— Trecho citado —
====================

Elas são parte de um processo criativo. Hoje uma campanha pode começar nas redes sociais. Há clientes que aprovam um filme para começar a ser divulgado pelo WhatsApp, mas lembre-se: o importante ainda é saber contar uma boa história, que conecte você à marca. Vale lembrar que a propaganda brasileira ensinou as mulheres a usar OB [absorvente interno] e as crianças a escovar os dentes. Também ensinou a usar fralda descartável e máquina de lavar. Ela cumpre o papel de entreter e informar.
A propaganda passa por um processo de mudança de modelo de negócio. Como você enxerga essa transição?
Ela passa por uma mudança de negócio assim como todo o mundo. Mudou-se o jeito de produzir, vender, distribuir... A comunicação é orgânica. Passamos por um capitalismo que eu chamo de valor compartilhado. Empresas como Uber e Airbnb estão mudando o conceito de consumo. O que não vai mudar, repito, é o jeito de contar uma boa história.
No início dos anos 2000, você chegou a dizer que não acreditava que nenhuma mídia fosse desaparecer.
Toda mídia tradicional está mudando. Ela não vai acabar. Jornais e revistas do mundo todo estão se reinventando. Existe, é claro, o desafio de monetizar a mídia digital, mas as séries americanas, por exemplo, estão repletas de merchandising, assim como as novelas de rádio antigamente eram patrocinadas por produtos da Unilever.
No meio de tanta informação transitando, como é possível ser relevante e despertar interesse?
Com a velocidade de um público jovem, linguagem de viralização, de hashtags e memes. A base, porém, é a verdade: tem que ser consistente. A criatividade se manifesta pelo humor, pela emoção, pelos valores que são verdadeiros.
As marcas estão passando por um processo de ganhar novos significados em suas relações com as pessoas. Como a propaganda vem colaborando para essa transformação?
Resumiria a resposta numa tríade: as pessoas sempre buscam acolhimento, pertencimento e reconhecimento. A marca precisa de um propósito que inspire as pessoas, e cabe à propaganda construir essa narrativa.
Na história da publicidade, qual o nome que fica na memória?
Que pergunta difícil [longa pausa]. Duas pessoas me inspiram: Walt Disney, que, acreditando na mágica, soube criar um império a partir de um rato, e Steve Jobs, que construiu a cultura da marca da Apple. No Brasil, destaco os empreendedores dos veículos de comunicação, do rádio à TV, dos jornais às revistas. Se não fosse por eles, as agências não seriam remuneradas e não atrairiam talentos. Sem eles não existiriam grandes nomes da publicidade no país.

====================

Dados de coordenadas das caixas delimitadoras:

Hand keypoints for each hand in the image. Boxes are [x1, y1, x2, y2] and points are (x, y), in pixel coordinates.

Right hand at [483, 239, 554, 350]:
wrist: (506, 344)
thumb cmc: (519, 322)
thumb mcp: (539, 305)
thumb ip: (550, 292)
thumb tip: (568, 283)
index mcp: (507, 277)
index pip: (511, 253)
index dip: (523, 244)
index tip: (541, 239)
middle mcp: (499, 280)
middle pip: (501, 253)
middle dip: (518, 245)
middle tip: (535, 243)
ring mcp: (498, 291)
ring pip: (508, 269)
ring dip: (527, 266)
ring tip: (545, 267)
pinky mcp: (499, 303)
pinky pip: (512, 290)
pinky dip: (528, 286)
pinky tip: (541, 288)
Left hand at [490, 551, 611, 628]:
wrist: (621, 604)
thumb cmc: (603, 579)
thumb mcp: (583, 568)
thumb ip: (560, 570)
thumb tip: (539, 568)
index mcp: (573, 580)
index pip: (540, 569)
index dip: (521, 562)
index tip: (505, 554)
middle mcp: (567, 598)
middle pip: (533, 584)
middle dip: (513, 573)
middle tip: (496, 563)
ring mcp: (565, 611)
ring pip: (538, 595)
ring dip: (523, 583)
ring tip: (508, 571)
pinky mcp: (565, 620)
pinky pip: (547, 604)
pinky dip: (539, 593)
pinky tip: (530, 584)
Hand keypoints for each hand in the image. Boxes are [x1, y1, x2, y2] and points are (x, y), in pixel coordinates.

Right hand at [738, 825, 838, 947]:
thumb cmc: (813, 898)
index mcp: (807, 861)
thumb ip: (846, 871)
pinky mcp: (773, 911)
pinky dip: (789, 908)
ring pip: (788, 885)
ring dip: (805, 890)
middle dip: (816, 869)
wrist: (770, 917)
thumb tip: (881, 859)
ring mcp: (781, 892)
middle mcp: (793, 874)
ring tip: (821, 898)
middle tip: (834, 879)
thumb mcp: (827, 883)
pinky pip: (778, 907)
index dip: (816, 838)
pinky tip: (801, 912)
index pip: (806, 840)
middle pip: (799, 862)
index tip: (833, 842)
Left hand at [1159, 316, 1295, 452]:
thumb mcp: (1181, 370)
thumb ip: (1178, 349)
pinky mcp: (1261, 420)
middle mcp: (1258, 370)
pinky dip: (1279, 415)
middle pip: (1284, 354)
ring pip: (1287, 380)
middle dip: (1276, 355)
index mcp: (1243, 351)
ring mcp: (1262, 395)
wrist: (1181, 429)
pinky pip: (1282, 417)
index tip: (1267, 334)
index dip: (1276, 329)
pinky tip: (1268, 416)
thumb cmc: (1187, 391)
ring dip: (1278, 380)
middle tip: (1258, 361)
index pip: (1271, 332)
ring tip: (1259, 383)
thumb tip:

====================

Na entrevista sobre propaganda, quais são as três coisas que as pessoas sempre buscam?

— Resposta esperada —
Acolhimento, pertencimento e reconhecimento.